Why? Beer breweries are an excellent example of a complex industrial installation, which is exactly what we want a starship's engine room to look like.
Not really.

If I was force to make use of locations rather than build an engineering section, I'd most likely use a combination of locations. Actual engineering spaces within naval vessels, plus one of the linear particle accelerators in California (SLAC would be a good choice, the accelerator at Crocker Nuclear Laboratory looks too much like the engine from the NX-01). Work them together along with some CGI and set dressing elements would give you an engineering section that would seem like it was designed for the purpose of warp space flight.

But of course I actually think that type of stuff matters to the audience. :shifty:
 
Those glowing red pipes in the cathedral sure do look like EPS conduits to me.

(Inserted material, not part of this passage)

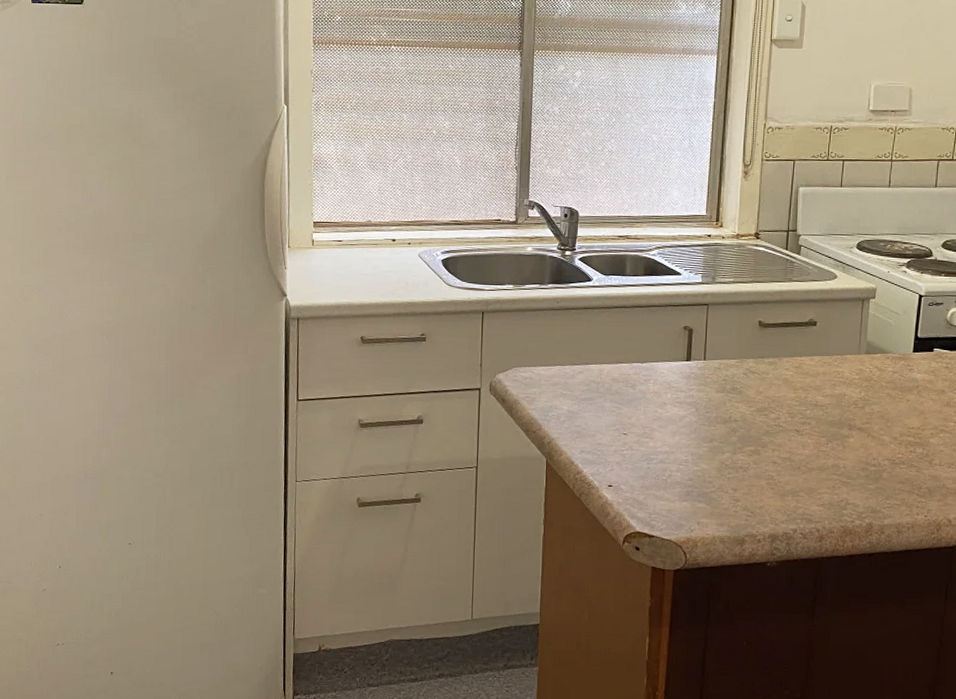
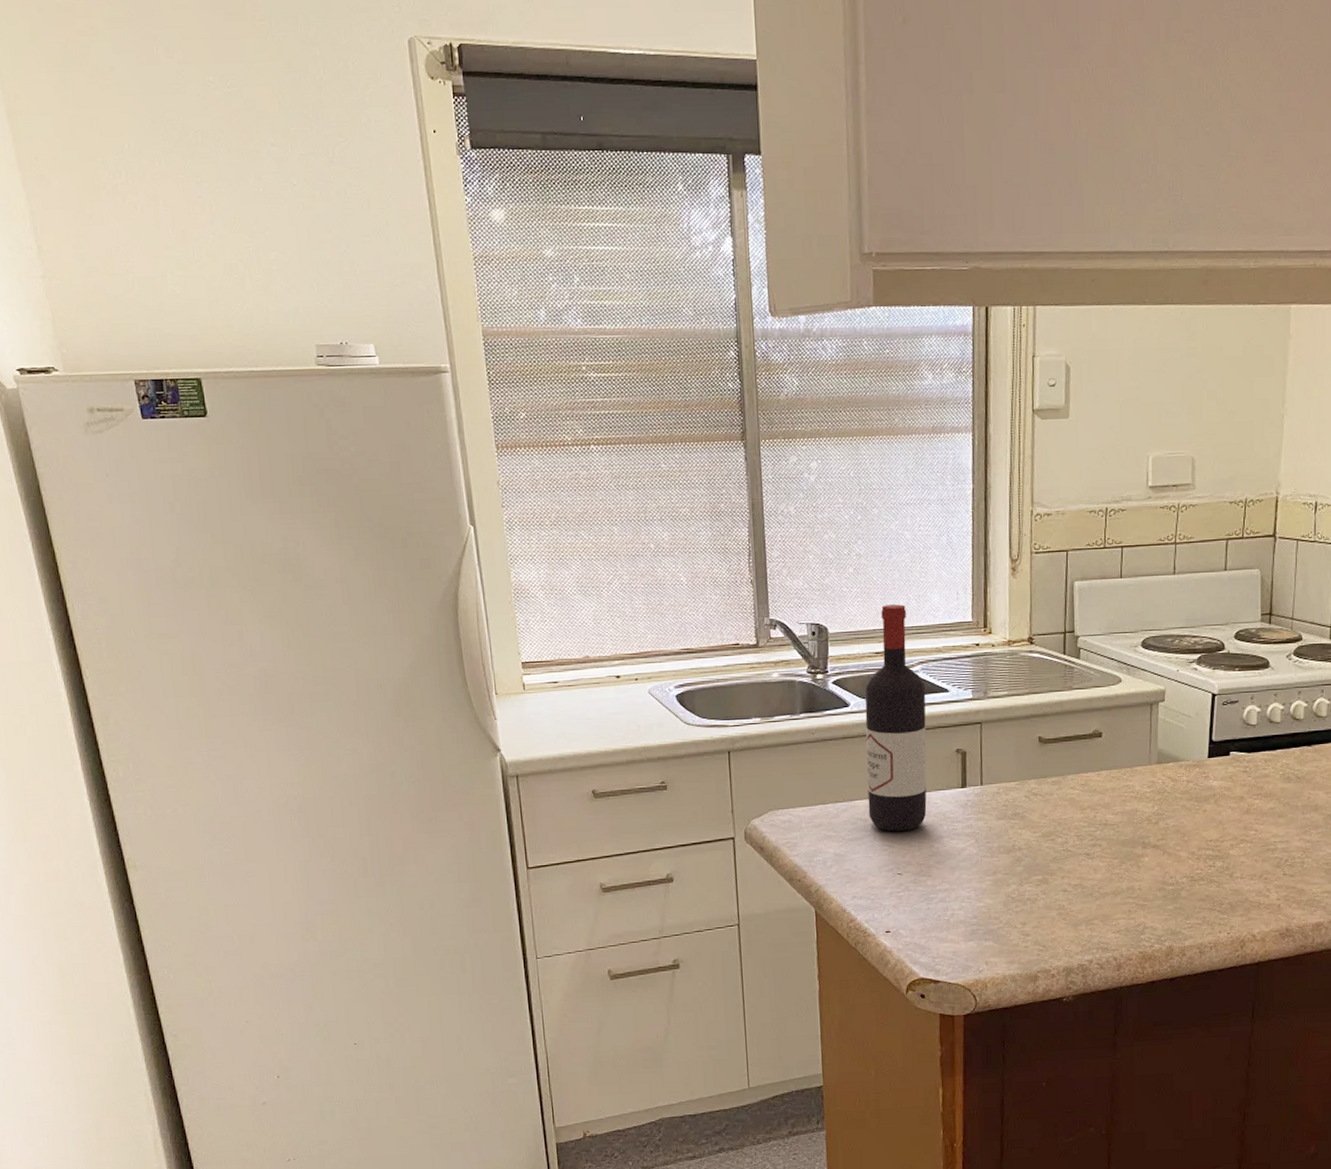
wine bottle: none [601,196,661,396] -> present [864,604,927,832]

You would have them connected to both the impulse system and the primary warp system.

In exactly the same configuration? And with every last button and display on every last console being exactly the same for both the warp and impulse engine rooms?
Except that ... the consoles are different in practically every episode! :lol::lol::lol:

Don't buy that argument?
There's also the fact that very similar looking consoles turn up in Auxilary Control, the Forward Phaser Room and a Starbase Computer Centre. If a console style is so ubiquitous, why shouldn't they appear in both impulse and warp control engine rooms?
 
In fact, one of G.R.'s early suggestions was to depict Engineering as a much bigger and more complex area by combining the live set with a miniature or matte painting, but the idea was dropped as too expensive for production.
What's your source for that? I don't recall having ever read that...or I've forgotten.
 
A 20th-century beer brewery looks like a complex industrial installation that was built in the 20th century. We want a starship's engine room to look like technology that won't exist for another 200 years.

Do we? After all, we're enjoying an universe fundamentally based on the 1960s looks: in this particular case, we accept and indeed favor the looks of a 1960s industrial plant, as used for the TOS engineering sets.

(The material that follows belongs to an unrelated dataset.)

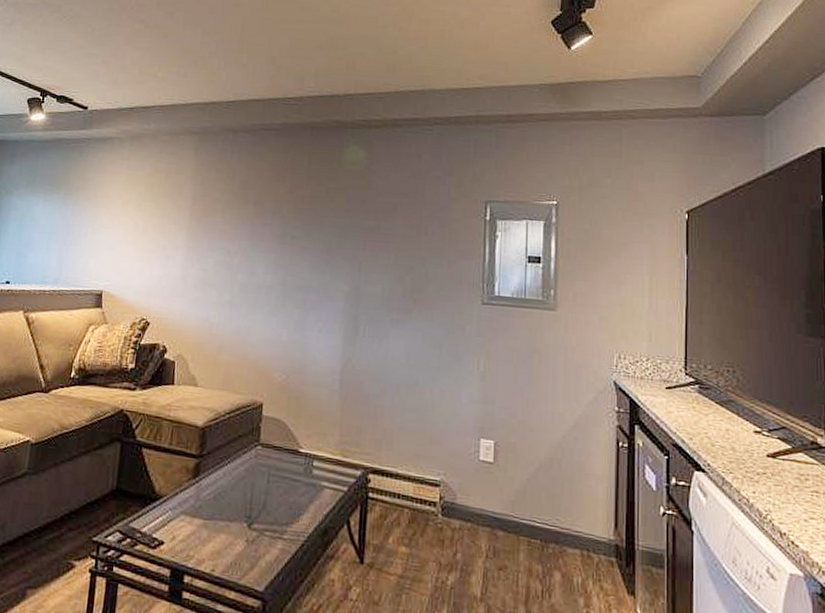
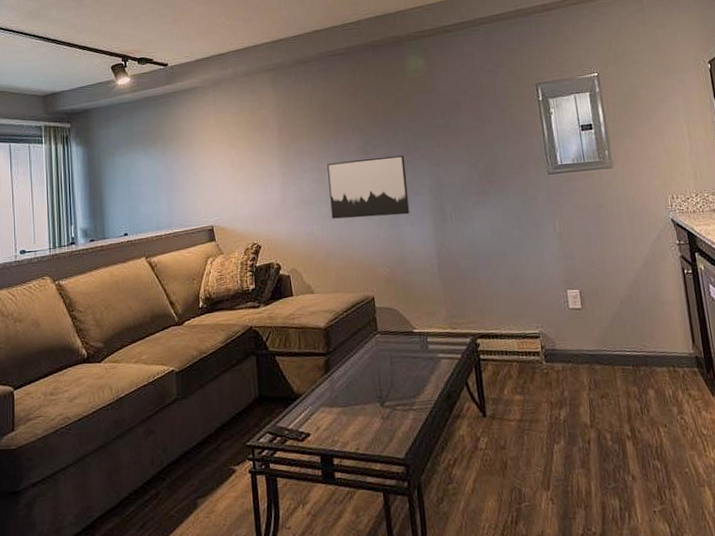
wall art: none [232,246,325,319] -> present [327,155,410,219]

Work them together along with some CGI and set dressing elements would give you an engineering section that would seem like it was designed for the purpose of warp space flight.

Yet we don't know what requirements "warp space flight" would set. However, we know what machinery in general looks like: consoles and vanity covers in some places, exposed piping and cabling in others, both efficiently hiding the real working parts which we typically don't understand much.

Theoretically, piping and cabling might grow obsolete in 200 years. But TOS is built on the premise that it doesn't. Theoretically, control consoles might be abandoned in 200 years, too. But again, TOS shows us they aren't. A "truly futuristic" show would be a major step away from Star Trek - and probably a false step for STXI to take, although that's something of a separate issue.